▶ _Assigned task_: Please return the part of the CSV parsing post between "I have a CSV" and "has 13 columns.", inclusive, word for word.

*** Supplied passage ***

2

I have a CSV File that looks like this

"url","id","role","url","deadline","availability","location","my_type","keywords","source","external_id","area","area (1)"
"https://myurl.com","123456","This a string","https://myurl.com?source=5&param=1","31-01-2020","1","Location´s Place","another_string, my_string","key1, key2, key3","anotherString","145129","Place in Earth",""

It has 13 columns.

The issue is that I get each row with a \" and I don't want that. Also, I get 16 columns back in the read.

This is what I have done

csv = CSV.new(File.open('myfile.csv'), quote_char:"\x00", force_quotes:false)

*** End of Supplied passage ***
*** Material supplied ***

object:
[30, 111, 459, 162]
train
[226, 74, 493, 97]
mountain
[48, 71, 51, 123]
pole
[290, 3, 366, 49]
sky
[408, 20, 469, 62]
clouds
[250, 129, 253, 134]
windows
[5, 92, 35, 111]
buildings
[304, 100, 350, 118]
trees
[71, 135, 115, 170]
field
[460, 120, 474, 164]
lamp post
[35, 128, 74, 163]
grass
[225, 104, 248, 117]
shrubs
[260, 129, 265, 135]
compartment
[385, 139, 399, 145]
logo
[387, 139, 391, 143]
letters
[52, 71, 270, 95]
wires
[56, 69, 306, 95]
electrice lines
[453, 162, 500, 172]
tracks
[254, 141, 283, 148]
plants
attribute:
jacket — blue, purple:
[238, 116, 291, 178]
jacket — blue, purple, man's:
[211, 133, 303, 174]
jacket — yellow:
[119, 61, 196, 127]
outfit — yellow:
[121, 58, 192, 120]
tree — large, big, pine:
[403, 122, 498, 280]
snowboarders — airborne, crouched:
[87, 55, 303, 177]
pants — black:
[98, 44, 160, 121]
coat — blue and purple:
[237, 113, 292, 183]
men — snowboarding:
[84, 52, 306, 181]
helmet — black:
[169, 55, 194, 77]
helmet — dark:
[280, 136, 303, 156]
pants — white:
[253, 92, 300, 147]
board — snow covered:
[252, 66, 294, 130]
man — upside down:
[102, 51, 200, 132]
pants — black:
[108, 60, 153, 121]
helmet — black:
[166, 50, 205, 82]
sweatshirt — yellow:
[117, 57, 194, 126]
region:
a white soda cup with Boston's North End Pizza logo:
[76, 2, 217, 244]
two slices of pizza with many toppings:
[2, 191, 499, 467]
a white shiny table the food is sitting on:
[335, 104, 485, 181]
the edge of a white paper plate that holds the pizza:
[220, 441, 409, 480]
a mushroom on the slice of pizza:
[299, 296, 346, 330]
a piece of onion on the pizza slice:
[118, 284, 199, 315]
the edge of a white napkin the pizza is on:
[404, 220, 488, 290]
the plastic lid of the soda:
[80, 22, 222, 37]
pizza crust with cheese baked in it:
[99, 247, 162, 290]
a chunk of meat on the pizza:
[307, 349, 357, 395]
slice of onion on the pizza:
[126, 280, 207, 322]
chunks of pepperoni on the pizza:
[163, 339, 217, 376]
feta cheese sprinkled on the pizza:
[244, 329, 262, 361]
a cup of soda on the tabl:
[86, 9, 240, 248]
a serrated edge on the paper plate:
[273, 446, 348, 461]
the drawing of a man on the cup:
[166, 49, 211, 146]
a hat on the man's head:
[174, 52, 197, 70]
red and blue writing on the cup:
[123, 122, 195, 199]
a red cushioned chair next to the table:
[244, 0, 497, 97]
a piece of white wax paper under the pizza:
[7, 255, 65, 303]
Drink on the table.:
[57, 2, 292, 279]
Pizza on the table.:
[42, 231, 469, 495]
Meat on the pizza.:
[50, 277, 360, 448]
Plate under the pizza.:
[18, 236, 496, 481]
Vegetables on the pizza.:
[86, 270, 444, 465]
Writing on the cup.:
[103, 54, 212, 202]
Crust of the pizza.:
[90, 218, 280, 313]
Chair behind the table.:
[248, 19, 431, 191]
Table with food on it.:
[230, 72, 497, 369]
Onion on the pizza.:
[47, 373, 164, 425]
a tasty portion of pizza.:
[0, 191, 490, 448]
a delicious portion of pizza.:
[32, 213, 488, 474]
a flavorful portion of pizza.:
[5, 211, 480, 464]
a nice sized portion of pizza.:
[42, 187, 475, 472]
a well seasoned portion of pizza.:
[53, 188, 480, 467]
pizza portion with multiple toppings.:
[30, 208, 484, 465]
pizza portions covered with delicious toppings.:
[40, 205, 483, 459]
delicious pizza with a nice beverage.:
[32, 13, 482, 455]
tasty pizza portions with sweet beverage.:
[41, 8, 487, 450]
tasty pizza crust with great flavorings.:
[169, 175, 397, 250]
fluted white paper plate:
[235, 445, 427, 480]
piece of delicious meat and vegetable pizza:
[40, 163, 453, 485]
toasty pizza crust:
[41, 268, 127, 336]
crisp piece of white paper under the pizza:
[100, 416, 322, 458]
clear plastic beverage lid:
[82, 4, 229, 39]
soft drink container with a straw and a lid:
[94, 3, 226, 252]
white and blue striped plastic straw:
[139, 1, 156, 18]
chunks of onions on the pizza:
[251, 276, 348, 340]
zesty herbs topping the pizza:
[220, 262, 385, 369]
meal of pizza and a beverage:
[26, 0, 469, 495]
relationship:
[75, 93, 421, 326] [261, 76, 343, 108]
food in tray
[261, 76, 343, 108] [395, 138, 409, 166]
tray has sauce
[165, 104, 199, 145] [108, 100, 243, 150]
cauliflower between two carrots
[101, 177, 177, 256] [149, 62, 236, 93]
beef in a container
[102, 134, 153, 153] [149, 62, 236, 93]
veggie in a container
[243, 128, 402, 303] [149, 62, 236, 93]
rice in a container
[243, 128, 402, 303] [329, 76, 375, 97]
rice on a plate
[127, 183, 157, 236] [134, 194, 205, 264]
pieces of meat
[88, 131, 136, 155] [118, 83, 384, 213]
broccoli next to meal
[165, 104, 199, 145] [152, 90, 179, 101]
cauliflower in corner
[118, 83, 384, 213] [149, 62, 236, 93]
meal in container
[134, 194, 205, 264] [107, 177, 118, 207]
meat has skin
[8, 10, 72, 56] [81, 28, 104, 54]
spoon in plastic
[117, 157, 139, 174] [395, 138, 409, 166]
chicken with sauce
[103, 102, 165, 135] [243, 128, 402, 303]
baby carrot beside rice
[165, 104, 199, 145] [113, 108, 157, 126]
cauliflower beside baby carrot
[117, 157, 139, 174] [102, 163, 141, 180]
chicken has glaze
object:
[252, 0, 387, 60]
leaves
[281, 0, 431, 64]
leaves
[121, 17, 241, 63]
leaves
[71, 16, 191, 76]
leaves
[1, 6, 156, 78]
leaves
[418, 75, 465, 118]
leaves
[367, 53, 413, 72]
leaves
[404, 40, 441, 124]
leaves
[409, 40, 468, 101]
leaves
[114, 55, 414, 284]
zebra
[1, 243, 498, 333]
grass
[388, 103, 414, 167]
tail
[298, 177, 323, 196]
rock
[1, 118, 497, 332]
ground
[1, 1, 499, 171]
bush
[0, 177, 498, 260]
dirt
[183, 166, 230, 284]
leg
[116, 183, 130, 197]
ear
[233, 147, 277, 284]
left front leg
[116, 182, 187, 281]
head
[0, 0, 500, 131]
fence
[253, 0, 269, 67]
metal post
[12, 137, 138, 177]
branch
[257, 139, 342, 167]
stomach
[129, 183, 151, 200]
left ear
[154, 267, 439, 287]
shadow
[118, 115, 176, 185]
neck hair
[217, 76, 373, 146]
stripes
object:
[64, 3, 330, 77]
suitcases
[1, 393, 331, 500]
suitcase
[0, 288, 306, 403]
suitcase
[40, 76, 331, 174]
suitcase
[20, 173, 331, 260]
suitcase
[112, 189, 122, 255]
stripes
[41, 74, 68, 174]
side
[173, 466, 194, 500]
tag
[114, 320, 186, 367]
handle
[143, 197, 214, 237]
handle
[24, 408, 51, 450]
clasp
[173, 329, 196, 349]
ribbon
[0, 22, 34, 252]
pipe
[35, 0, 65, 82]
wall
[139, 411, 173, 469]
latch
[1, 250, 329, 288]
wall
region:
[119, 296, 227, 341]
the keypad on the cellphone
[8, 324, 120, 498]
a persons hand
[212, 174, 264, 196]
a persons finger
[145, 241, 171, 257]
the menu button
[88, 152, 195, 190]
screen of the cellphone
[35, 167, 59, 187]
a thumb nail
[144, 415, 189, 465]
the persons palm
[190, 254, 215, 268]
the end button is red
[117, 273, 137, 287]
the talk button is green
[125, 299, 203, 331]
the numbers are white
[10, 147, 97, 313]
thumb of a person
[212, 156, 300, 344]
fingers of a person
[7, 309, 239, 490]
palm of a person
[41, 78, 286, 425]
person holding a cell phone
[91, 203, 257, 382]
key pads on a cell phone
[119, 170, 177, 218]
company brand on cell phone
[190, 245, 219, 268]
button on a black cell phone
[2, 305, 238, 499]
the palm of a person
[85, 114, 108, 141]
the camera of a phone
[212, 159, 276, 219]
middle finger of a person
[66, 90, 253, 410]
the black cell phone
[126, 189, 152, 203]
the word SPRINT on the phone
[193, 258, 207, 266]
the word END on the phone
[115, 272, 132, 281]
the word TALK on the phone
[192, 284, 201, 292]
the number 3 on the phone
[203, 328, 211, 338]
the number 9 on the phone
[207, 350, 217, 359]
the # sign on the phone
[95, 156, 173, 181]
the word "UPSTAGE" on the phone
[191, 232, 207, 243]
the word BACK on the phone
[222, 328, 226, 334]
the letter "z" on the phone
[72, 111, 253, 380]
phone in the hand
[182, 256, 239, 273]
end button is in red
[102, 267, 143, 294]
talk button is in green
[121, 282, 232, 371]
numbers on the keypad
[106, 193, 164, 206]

*** End of Material supplied ***

▶ _Response area_:
I have a CSV File that looks like this

"url","id","role","url","deadline","availability","location","my_type","keywords","source","external_id","area","area (1)"
"https://myurl.com","123456","This a string","https://myurl.com?source=5&param=1","31-01-2020","1","Location´s Place","another_string, my_string","key1, key2, key3","anotherString","145129","Place in Earth",""

It has 13 columns.